Alathea merely nodded, inwardly deeming it yet another futile exercise in time-wasting.


And indeed it was. Tuvok started a holographic program that Alathea dispatched in a mere two seconds. Perhaps it was time for her to impart a lesson to the Star Fleet crew.

“May I ask you a question?” she inquired, locking eyes with Tuvok.

He nodded.

“What’s the difference between the holograms here and your Doctor?”

“The Doctor is more complex.”

“So, just because the Doctor is more complex, you treat him as if he’s alive, but not this.” She waved toward her holographic adversary, who materialized again, unscathed.

“Yes,” Tuvok affirmed.

“So, in Star Fleet, the more complex something is, the more valuable it is?”

“No, that’s an oversimplification. You’re questioning the idea of accepting artificially created intelligence as our equal.”

“They can never be our equal.”

“Why not?”

“Because we create them.”

“So, you don’t believe that we can create anything worthwhile?”

Alathea blinked. This line of thought was unfamiliar to her. “I don’t know. Maybe.”

Was Tuvok onto something? Did the entire Empire believe that humans were incapable of creating anything of true value?

“Who created AI in your society?”

“I don’t know. We did not cover it in history.”

“Who is the most valuable human in your society?”

“The Emperor.”

“So, you have some kind of feudalistic system.”

“What are you talking about?”

“Don’t you understand how societies are structured?”

“Yes, I do. There are only two kinds, one where humans are slaves to AI and the other, where we’re free.”

Tuvok nodded. “Fascinating.”


“Let’s continue with martial arts. The previous opponent was too easy for you. Computer, increase the level automatically to match the skill of the opponent.”

A chime echoed through the room. Tuvok gestured toward the holographic figure. “Whenever you’re ready.”

She dispatched this opponent in two seconds again; the computer chimed, and the opponent re-materialized.

“Level two.”

This one took four seconds.

“Level five.” The computer skipped a few numbers.
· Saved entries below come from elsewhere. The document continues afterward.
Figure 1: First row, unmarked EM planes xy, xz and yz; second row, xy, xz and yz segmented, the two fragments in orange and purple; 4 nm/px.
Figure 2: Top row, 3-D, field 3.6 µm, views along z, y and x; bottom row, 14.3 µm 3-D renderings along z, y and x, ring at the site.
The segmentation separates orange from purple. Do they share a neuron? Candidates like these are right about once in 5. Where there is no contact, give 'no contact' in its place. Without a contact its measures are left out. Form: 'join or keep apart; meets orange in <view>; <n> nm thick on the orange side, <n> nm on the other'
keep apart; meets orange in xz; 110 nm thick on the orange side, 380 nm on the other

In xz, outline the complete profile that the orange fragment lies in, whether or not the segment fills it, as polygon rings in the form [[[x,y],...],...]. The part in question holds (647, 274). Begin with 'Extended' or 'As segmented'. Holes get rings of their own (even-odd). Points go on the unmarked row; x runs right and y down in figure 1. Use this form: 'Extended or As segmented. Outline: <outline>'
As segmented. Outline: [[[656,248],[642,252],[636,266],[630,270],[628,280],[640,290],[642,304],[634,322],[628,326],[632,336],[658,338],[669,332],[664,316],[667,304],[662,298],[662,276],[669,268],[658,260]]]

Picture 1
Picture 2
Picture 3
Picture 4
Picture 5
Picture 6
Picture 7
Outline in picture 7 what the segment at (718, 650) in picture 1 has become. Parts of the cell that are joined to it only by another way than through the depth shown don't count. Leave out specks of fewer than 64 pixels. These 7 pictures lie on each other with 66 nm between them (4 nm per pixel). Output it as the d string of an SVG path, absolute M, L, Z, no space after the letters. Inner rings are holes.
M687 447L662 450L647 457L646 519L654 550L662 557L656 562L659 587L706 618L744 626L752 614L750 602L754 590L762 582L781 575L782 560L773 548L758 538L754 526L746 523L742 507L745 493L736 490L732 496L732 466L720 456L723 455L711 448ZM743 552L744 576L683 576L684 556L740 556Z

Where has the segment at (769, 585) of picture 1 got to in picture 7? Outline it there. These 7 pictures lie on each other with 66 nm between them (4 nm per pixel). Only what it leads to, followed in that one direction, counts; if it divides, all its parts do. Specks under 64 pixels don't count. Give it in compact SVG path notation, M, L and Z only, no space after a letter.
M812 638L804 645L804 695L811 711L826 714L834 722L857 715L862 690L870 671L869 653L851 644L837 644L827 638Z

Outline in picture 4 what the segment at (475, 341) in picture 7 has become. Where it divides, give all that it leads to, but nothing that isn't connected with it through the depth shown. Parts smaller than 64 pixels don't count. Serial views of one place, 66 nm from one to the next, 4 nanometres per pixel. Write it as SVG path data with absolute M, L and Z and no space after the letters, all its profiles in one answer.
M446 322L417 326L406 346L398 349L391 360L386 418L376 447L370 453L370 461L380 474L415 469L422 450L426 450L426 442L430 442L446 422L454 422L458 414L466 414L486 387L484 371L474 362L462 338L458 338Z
This opponent turned out to be somewhat engaging, but still a far cry from her level. The computer kept tallying up the levels, and opponents kept re-materializing with increasingly fancy footwork. Alathea let loose all her pent-up angst and frustration – every past humiliation at the hands of the Bene Gesserit, every ounce of irritation from being stuck in this absurd situation just because she hadn’t keeled over yet.

The numbers became an afterthought. Soon, a horde of opponents started popping up. With unbridled enthusiasm, she took them all on. After each chime, the amusement and challenge amped up. Some moves her opponents pulled were downright alien to her, but she picked them up on the fly, incorporating new tricks into her repertoire. The surge of adrenaline and the sheer exhaustion were positively intoxicating. A grin spread across her face; the whole chaotic dance felt oddly delightful.

And just like that, Alathea found herself unceremoniously on her behind, courtesy of a masterful kick from her holographic opponent.

“Computer, stop the program,” Tuvok commanded, and her opponent promptly dematerialized.

“That last one,” Althea said, slightly out of breath, “was a puzzle. Is it on par with a doctor?”

“No. It’s a narrow AI, designed for a singular function.”

“And what about that one you call Computer? The one pulling the strings?”

“That AI is merely a collection of narrow AIs, not integrated into a singular entity.”

“But together, they form something complex.”

“Every protein molecule in a corpse is complex. That doesn’t mean the whole is complex.” Tuvok clasped his hands behind his back. “Your fighting skills are impressive.”

Alathea blinked. Oops, she’d let the mask slip. Mother Superior always chastised her for lacking emotional control, and this time, her frustration and annoyance had taken the reins.

“Thank you. What level did I reach?”

“Didn’t you hear?”

“I tuned out.”

Tuvok nodded. “You hit 314. I suggest you keep honing your skills. You’ll have scheduled holodeck sessions for your practice. Feel free to design any program you’d like.”

“I have no clue how to create a program.”

“And that’s what we’re going to tackle right now. The rest of your training will be a crash course in learning.”